Why TheSkimm is extending its daily newsletter to the weekend:
- TheSkimm has started publishing a new edition of its flagship newsletter every Saturday morning.
- TheSkimm’s weekend edition is created by a team made up of three new hires, a group of writers and other staffers.
Read more about theSkimm’s weekend newsletter here.
Confessions of a former esports journalist who pivoted to marketing:
- The former journalist tired of esports teams taking issue with their reporting.
- One team threatened to sue the former journalist over their reporting.
Read more about the former journalist’s career change here.
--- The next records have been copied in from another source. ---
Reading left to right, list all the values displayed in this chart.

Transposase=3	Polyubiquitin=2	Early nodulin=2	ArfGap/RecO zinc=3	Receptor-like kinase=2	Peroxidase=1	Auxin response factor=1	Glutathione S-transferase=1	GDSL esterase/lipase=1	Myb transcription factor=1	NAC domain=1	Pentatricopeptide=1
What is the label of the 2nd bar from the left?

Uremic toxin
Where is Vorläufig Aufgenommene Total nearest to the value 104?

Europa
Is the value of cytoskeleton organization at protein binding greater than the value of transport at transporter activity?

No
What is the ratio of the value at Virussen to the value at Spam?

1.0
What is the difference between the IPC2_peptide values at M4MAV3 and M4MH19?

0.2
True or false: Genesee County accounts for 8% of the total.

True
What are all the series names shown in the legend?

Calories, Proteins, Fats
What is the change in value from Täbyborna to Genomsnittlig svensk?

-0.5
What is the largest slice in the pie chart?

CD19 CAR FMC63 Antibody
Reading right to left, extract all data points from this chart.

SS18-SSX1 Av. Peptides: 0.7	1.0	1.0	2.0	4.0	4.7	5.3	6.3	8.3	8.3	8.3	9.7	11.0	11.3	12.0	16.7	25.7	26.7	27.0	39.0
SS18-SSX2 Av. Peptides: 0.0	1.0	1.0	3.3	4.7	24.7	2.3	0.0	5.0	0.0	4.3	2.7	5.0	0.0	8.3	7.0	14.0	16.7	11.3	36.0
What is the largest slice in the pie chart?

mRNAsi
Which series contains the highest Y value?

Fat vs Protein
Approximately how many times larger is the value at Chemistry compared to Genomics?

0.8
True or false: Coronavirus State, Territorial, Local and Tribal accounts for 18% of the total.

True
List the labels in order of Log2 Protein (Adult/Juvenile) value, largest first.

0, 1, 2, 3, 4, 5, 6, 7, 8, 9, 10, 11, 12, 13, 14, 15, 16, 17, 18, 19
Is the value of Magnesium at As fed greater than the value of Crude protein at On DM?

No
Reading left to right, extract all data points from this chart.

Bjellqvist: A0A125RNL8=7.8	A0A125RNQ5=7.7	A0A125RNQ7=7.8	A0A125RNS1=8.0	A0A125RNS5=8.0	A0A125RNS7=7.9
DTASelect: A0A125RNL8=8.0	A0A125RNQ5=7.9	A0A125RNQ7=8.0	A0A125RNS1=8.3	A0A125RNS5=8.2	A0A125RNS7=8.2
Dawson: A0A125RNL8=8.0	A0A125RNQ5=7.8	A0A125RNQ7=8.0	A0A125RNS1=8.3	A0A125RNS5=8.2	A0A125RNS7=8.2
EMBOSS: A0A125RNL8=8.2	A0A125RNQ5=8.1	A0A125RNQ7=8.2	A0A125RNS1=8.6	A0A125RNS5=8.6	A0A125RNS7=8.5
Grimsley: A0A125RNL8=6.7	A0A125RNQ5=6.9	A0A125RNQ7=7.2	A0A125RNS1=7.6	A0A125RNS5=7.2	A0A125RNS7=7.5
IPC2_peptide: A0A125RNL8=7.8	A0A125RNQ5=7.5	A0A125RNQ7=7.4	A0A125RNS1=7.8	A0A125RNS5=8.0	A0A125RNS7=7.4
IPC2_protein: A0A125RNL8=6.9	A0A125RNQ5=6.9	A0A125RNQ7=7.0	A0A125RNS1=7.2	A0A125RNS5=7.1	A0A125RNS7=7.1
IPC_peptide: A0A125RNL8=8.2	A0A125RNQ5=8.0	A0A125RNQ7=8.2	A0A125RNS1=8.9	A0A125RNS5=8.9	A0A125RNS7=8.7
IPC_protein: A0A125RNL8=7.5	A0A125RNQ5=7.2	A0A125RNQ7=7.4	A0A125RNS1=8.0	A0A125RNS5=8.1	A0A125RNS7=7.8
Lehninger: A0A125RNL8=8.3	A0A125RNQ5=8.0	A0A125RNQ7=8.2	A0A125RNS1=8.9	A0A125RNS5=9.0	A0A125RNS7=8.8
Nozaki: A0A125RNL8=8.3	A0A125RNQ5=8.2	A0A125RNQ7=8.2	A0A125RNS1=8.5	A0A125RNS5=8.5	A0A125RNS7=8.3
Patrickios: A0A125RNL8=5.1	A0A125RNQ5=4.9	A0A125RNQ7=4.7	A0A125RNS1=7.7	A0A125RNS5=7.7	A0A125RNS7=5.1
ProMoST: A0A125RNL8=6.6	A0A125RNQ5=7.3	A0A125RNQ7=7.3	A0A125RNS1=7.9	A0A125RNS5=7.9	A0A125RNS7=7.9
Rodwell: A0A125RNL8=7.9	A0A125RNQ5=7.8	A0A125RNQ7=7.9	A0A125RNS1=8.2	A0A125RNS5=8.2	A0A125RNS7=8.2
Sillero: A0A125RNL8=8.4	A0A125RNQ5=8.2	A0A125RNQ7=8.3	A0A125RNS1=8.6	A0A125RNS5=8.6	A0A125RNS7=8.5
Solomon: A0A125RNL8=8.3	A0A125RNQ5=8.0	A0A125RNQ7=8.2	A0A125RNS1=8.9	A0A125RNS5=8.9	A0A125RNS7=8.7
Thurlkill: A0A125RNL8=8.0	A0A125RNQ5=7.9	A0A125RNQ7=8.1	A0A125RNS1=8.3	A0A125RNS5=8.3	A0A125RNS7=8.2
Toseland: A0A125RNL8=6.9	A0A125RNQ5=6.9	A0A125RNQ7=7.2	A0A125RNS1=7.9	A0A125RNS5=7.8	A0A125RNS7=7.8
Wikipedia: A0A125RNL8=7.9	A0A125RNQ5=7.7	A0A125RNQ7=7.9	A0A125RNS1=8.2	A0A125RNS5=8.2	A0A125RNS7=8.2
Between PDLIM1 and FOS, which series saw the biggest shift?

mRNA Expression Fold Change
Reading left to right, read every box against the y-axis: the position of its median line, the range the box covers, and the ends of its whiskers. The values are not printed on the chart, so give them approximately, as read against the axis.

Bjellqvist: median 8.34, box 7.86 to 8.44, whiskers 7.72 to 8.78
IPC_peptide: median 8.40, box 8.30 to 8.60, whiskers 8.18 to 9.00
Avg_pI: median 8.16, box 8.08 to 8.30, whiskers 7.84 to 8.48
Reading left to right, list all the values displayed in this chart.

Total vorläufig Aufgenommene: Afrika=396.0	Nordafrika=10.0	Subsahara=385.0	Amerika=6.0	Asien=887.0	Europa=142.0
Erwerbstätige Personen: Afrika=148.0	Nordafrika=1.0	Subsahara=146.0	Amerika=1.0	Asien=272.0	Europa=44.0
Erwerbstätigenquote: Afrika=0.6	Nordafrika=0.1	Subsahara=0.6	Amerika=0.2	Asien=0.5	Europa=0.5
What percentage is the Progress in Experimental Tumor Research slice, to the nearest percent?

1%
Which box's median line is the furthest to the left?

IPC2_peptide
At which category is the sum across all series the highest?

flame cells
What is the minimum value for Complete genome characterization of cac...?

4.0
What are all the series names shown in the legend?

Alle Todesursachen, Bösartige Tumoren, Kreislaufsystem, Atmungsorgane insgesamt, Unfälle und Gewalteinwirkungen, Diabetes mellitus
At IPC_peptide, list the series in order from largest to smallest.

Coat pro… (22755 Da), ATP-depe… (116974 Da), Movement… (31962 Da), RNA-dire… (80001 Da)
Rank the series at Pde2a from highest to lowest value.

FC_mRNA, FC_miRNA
Why The New Yorker is using more ‘voice’ in its daily newsletter:
- The newsletter had previously been primarily a collection of links and lacked original material.
- The New Yorker’s daily newsletter has nearly 2 million subscribers and averages more than 1 million daily opens.
Read more about The New Yorker’s daily newsletter here.
What we’re reading
BuzzFeed v. ex-BuzzFeed employees:
BuzzFeed wants the former employees suing the publisher over its IPO to pay half of BuzzFeed’s legal costs, according to Axios.
Spotify v. Parcast Union:
Spotify’s ongoing negotiations with its podcast union is reaching the point where the union’s employees are willing to strike if an agreement is not reached, according to Bloomberg.
Facebook v. misinformation:
Since last October, a bug with Facebook’s content ranking system led to the platform not properly suppressing but instead amplifying posts containing misinformation, according to The Verge.
BBC v. female employees of color:
More than a dozen female employees of color have quit the BBC because they say the British broadcaster continues to favor “white, middle-class and privately educated staff,” according to Variety.